WHAT NEEDS TO BE DONE —
From the records below, return verbatim only the lines beginning with the one that contains "family: Pieridae" and running through the one that contains "genus: Lyristes", both included.

━━ PROVIDED RECORDS ━━

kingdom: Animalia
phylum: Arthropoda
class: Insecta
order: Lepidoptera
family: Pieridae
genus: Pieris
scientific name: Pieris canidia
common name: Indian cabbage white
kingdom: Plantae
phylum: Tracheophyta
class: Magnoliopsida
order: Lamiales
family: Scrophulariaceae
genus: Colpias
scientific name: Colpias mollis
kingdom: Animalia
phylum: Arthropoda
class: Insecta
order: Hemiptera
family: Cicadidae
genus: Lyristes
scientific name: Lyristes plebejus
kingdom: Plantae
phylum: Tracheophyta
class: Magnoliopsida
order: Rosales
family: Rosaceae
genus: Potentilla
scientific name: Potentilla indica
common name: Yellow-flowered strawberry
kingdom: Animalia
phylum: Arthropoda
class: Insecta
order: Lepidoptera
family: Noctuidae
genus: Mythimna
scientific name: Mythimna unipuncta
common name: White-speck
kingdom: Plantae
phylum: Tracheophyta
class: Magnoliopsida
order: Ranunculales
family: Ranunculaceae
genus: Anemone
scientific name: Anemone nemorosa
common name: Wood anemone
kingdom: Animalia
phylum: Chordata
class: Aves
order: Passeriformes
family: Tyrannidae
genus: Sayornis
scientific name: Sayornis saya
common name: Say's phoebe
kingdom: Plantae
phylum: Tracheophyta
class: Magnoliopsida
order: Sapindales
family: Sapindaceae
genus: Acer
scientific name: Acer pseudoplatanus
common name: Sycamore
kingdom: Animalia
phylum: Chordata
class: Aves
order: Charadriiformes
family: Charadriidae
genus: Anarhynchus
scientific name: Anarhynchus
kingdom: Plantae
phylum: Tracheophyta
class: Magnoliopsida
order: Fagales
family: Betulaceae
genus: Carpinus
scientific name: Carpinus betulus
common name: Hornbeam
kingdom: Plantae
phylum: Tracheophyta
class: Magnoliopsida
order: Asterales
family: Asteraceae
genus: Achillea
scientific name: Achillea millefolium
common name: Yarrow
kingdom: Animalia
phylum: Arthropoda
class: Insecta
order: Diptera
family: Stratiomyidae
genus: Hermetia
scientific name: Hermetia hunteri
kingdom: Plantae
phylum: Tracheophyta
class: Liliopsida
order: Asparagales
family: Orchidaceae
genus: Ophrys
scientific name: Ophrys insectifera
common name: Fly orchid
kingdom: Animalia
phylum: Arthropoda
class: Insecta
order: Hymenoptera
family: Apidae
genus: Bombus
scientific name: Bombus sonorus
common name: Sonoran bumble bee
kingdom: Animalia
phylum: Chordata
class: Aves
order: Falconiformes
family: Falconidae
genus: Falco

━━━

TASK SOLUTION —
family: Pieridae
genus: Pieris
scientific name: Pieris canidia
common name: Indian cabbage white
kingdom: Plantae
phylum: Tracheophyta
class: Magnoliopsida
order: Lamiales
family: Scrophulariaceae
genus: Colpias
scientific name: Colpias mollis
kingdom: Animalia
phylum: Arthropoda
class: Insecta
order: Hemiptera
family: Cicadidae
genus: Lyristes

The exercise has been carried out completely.